Which aspect of your job are you the most passionate about?
Overall, although I am passionate about design and beautiful copy, it’s people that make me tick. As anybody will tell you, I love a good chat (but generally at a fairly high pace!).
I love getting to know our clients and working with and directing the fabulous ideas from our talented creative teams. Seeing it all come together is like a satisfying symphony of ideas, collaboration, head scratching (sometimes head banging) but all in the right direction towards seamless and inspiring creative delivery.
Where do you look for inspiration?
Inspiration is everywhere; you just have to look around, keep an open mind and, of course, talk a lot!
What are your favourite kind of projects to work on?

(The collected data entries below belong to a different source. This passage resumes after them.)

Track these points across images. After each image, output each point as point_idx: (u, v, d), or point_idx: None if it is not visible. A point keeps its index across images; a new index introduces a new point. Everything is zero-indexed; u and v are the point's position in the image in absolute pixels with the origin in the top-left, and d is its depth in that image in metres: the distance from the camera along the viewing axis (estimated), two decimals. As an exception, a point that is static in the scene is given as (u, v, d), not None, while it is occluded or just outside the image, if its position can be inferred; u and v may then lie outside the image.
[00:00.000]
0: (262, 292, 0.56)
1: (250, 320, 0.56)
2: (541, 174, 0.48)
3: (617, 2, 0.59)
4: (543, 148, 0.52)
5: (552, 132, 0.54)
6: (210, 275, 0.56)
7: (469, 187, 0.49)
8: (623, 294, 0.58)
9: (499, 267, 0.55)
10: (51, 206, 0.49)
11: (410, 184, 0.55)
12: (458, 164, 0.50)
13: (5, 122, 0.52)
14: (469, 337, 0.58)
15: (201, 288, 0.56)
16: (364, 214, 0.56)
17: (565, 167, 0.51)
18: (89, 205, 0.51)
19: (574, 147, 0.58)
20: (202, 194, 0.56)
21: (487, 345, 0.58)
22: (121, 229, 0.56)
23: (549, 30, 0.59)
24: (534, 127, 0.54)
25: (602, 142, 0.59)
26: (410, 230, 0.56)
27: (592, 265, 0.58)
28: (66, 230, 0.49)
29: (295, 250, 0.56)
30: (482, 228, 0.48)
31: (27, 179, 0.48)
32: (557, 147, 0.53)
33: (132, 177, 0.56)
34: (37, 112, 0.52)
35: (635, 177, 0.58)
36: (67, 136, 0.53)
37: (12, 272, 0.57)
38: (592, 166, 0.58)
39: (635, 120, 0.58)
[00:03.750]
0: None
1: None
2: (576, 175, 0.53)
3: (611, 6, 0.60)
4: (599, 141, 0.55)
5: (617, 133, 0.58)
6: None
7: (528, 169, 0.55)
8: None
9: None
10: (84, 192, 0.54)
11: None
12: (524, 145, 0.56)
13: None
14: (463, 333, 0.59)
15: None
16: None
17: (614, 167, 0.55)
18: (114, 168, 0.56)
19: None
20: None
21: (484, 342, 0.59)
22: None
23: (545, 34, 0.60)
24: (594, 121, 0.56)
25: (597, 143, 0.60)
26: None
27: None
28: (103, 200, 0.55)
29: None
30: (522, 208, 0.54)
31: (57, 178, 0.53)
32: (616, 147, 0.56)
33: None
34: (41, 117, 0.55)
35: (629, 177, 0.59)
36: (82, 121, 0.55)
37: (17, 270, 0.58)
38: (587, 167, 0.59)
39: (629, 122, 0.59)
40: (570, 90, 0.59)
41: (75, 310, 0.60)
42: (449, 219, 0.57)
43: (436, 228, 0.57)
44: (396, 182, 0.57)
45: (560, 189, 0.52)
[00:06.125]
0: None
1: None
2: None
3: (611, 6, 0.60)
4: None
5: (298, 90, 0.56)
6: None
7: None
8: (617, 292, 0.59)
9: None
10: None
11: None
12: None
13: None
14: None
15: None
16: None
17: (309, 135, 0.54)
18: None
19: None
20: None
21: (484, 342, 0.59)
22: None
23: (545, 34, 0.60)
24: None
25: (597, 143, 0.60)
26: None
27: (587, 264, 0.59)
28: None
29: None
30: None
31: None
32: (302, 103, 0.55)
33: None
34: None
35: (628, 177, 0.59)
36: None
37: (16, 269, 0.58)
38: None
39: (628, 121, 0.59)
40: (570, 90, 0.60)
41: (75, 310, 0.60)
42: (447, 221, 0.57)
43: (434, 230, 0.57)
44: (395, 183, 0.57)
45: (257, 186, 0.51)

I find it magical working with photography and video teams who exceed expectations. I also like a brand story that is beautifully told.
I think that branding is my number one passion – the homogeneity and beauty of an offer that can’t be resisted.
How do you get unstuck creatively?
Creative block is a rare occurrence as there are so many new ideas to be explored. The best way to get ideas for me is from people, and as ever, this involves discussion. Other sources are, of course, reading online, researching award-winning campaigns, looking at what the youth are up to, looking at the best of the best, what’s new, what’s old, what’s loved, what’s evolved.
What do you think makes someone a good designer?
Design is subjective; what’s good design in one culture doesn’t work in another, and this brings us back to the creative brief. Nobody can categorically say that good or bad exists when it comes to art because of its subjective nature (I wrote a 10,000-word dissertation on that!) – but we can say that a brief is good or bad. A brief needs to understand the purposes of the creative and clearly explain what needs to be achieved. A good designer is a designer that can evolve that brief and deliver its requirements (as quickly as possible!). A great designer makes the target audience fall in love with the proposition.
Which luxury rebrand interests you?
I always look forward to seeing what’s new from Burberry. This iconic British brand has always managed to stay current and adapt to trends and cultures. The new flagship store opens in Knightsbridge this month, and despite being a classic brand, Burberry embraces technology. I’m looking forward to seeing some engaging installations in the store. Right now, I’m loving their new pattern.
Tell us about a project which has been your greatest achievement?
During my career, I have worked on a huge spectrum of work. I learnt so much working on the AON rebrand (one of the largest insurance companies in the world), and I single-handedly created and delivered their animated videos that were screened in every office foyer (an accolade at 24 years old). I now spend more time directing than creating. YCO’s brand rollout and ad campaigns were groundbreaking at the time, and people still consider them the cool kids thanks to the brand. I’m proud to have worked on that. I shot big air competitions in the backcountry of the Coast Mountains, BC, Canada for Whistler Blackcomb mountain and celebrity interviews for local TV, which was quite a departure for this South American / London girl. A photoshoot in charming Capri for yacht Quinta Essentia had huge success with front covers of magazines, and I often see our Meamina shoot photography still being ‘borrowed’ for use here and there. I planned that when I was 7 months pregnant, and Jemma had to fly to the BVIs in my place and did an epic job.
I love teaching younger people how to design precisely and accurately and think around the details and look towards the bigger picture – What’s the real purpose of this design? Who’s going to benefit? How can we make this offer unique and most importantly sell? But overarching everything – how can we make people feel today?
For me, it’s all about feeling; to create something that touches people’s hearts, minds and memories.